GOAL OF THE EXERCISE: Somewhere below is a line with "right knee: (831, 553)" and, later, a line with "left shoulder: (898, 532)"; repeat those two lines and all the lines between them, exactly as they are.

THE DATA:
- - - - -
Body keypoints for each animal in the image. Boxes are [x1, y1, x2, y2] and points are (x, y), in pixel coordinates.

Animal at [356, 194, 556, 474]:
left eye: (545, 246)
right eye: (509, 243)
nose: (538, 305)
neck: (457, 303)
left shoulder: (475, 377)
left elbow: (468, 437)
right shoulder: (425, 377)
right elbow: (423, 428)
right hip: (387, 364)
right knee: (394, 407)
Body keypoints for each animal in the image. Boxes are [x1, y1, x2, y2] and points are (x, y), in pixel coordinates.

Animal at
- - - - -
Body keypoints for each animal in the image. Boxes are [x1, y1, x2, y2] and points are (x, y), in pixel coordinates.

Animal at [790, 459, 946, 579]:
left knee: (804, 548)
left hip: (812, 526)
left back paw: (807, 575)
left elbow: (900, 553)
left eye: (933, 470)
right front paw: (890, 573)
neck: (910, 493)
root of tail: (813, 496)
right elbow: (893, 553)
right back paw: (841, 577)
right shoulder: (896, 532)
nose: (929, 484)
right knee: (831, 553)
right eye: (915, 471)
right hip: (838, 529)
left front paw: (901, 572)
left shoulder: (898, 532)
- - - - -
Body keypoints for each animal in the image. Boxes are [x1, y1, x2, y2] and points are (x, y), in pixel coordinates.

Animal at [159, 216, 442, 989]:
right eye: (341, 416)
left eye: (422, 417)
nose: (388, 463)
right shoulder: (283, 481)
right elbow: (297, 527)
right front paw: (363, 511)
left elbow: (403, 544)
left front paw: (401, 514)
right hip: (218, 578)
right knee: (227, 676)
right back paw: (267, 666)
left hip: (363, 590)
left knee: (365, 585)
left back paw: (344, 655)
- - - - -
ANSWER SPACE:
right knee: (831, 553)
right eye: (915, 471)
right hip: (838, 529)
left front paw: (901, 572)
left shoulder: (898, 532)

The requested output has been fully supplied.